1,4-Cyclohexanedimethanol diglycidyl ether
- Names: Preferred IUPAC name 2,2′-[Cyclohexane-1,4-diylbis(methyleneoxymethylene)]bis(oxirane)

Identifiers
- CAS Number: 14228-73-0;
- 3D model (JSmol): Interactive image;
- ChEMBL: ChEMBL3184513;
- ChemSpider: 55618;
- ECHA InfoCard: 100.034.620
- EC Number: 238-098-4;
- PubChem CID: 61718;
- CompTox Dashboard (EPA): DTXSID1044805;

Properties
- Chemical formula: C_{14}H_{24}O_{4}
- Molar mass: 256.342 g·mol^{−1}
- Hazards: GHS labelling:
- Pictograms: GHS07: Exclamation mark
- Signal word: Warning
- Hazard statements: H315, H317, H319, H412
- Precautionary statements: P261, P264, P264+P265, P272, P273, P280, P302+P352, P305+P351+P338, P321, P332+P317, P333+P313, P337+P317, P362+P364, P501

= 1,4-Cyclohexanedimethanol diglycidyl ether =

1,4-Cyclohexanedimethanol diglycidyl ether is an organic chemical in the glycidyl ether family.
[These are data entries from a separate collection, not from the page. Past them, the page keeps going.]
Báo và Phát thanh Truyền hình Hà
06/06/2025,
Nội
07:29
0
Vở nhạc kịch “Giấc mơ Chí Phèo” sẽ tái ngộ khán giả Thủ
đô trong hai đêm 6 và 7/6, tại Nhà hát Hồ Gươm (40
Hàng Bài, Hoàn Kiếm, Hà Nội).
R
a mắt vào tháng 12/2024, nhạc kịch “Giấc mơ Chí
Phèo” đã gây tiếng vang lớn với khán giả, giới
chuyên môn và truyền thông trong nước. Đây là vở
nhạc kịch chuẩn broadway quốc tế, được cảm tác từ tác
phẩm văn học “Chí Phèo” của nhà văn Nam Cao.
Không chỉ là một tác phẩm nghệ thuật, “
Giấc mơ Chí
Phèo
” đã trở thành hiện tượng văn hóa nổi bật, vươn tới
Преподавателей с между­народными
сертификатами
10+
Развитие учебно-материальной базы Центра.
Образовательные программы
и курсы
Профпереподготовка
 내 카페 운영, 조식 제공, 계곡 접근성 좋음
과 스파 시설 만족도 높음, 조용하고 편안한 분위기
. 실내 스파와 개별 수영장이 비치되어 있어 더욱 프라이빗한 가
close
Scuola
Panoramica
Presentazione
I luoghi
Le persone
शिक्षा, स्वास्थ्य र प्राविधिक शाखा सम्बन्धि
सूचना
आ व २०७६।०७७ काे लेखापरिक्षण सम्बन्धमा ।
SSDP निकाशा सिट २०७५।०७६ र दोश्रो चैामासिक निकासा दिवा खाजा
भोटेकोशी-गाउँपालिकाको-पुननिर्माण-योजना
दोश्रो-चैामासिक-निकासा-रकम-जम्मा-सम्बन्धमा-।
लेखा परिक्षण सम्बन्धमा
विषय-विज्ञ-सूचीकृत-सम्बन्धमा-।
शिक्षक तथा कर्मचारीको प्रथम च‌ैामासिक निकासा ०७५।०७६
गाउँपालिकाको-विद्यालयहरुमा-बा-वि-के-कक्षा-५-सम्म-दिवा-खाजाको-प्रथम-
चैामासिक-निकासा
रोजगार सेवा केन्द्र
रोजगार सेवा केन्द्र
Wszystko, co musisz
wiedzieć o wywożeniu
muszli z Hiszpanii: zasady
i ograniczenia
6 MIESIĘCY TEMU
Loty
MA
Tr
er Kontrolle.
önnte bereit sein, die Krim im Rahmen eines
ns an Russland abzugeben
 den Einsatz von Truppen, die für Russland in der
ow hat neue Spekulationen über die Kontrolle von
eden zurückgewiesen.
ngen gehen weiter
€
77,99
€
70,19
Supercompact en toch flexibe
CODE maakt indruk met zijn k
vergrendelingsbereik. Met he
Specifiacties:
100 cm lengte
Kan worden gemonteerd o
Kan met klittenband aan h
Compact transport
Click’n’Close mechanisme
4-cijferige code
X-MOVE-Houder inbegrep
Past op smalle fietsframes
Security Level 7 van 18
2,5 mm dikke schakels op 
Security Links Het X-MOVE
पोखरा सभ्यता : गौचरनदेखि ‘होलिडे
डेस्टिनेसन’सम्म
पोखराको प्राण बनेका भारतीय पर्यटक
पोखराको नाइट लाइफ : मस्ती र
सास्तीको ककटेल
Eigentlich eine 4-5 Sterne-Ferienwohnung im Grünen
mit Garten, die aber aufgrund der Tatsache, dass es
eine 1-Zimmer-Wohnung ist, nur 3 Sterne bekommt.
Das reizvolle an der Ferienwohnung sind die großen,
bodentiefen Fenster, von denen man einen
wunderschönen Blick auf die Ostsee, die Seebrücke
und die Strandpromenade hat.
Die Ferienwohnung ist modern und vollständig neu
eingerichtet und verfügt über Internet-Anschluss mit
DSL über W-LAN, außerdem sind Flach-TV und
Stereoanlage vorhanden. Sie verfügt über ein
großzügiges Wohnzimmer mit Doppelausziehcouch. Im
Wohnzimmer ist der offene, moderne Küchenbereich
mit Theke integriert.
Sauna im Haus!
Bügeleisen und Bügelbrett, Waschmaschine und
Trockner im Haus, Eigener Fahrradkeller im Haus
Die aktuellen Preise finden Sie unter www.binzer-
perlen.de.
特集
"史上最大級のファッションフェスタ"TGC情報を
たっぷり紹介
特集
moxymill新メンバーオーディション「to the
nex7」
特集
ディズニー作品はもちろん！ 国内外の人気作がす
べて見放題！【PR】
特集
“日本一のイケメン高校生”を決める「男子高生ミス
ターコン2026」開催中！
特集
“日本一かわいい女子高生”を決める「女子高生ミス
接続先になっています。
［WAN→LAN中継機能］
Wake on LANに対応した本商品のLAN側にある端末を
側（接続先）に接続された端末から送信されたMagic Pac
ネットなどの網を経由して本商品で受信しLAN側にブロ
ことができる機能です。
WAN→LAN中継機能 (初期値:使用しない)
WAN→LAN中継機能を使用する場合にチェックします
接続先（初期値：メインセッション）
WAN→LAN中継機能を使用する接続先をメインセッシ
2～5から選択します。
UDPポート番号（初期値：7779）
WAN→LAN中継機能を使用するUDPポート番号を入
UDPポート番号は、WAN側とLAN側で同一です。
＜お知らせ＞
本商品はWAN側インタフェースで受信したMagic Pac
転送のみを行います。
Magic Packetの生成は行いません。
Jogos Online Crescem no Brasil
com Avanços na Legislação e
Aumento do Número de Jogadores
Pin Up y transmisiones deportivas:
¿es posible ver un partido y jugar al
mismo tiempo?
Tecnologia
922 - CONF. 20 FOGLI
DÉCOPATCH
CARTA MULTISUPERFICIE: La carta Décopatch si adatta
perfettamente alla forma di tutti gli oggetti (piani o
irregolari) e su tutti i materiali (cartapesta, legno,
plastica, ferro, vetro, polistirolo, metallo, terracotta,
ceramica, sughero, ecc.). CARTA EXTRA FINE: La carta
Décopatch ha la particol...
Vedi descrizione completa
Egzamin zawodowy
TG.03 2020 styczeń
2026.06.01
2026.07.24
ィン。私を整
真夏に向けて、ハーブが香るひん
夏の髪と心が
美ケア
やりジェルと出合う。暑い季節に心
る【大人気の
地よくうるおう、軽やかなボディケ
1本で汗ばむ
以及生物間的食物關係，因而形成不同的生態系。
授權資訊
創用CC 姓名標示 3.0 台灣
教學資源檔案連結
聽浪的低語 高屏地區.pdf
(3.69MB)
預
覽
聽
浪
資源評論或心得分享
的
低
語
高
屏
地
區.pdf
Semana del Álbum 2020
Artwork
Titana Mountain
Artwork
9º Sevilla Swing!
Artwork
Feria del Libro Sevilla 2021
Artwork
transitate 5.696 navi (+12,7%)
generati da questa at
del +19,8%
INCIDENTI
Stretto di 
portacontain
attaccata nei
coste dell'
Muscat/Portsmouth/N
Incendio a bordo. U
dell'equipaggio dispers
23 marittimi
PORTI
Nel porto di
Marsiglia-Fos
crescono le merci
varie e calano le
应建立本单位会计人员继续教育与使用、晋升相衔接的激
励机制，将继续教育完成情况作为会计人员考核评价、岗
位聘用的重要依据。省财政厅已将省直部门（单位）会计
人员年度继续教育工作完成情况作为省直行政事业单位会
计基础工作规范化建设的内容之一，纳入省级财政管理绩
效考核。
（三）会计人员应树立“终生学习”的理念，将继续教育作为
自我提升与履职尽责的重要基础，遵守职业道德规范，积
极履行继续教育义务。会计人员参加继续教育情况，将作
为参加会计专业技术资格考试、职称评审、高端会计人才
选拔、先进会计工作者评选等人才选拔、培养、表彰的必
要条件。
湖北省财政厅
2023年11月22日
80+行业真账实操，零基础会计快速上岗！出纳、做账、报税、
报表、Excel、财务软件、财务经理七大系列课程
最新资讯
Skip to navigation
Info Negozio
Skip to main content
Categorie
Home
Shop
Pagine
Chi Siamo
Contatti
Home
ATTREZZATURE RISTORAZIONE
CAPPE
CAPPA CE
Its formula is C_{14}H_{24}O_{4} and the IUPAC name is 2-4-(oxiran-2-ylmethoxymethyl)cyclohexylmethoxymethyloxirane. It has the CAS number of 14228-73-0 and is REACH registered in Europe. An industrial chemical, a key use is in the reduction of the viscosity of epoxy resin systems functioning as a reactive diluent.

== Synonyms ==
The material is known under various names which include:
- 2,2'-[1,4-Cyclohexanediylbis(methyleneoxymethylene)]bis[oxirane]
- 1,4-Bis(glycidoxymethyl)cyclohexane
- 1,4-Bis(hydroxymethyl)cyclohexane diglycidyl Ether
- 1,4-Bis[(2,3-epoxypropoxy)methyl]cyclohexane
- 1,4-Bis[(glycidyloxy)methyl]cyclohexane
- 1,4-Cyclohexanedimethanol diglycidyl Ether

== Manufacture ==
The manufacturing process involves reacting cyclohexanedimethanol with epichlorohydrin, using a Lewis acid as catalyst, to form a halohydrin. This is followed by washing with sodium hydroxide in a dehydrochlorination step to form the epoxide rings. The waste products are water and sodium chloride and excess caustic soda. One of the quality control tests would involve measuring the Epoxy value by determination of the epoxy equivalent weight.

== Uses ==
As the molecule has oxirane functionality, a key use is reducing the viscosity of epoxy resins. These reactive diluent modified epoxy resins may then be further formulated into which may then be formulated into CASE applications: Coatings, Adhesives, Sealants, Elastomers, and electronic encapsulant. The use of the diluent does affect mechanical properties and microstructure of epoxy resins.

It is also used as a monomer in UV curing systems. In addition it is used to synthesize other molecules such as the acrylated version.

== Toxicology ==
The material is classed as a skin irritant.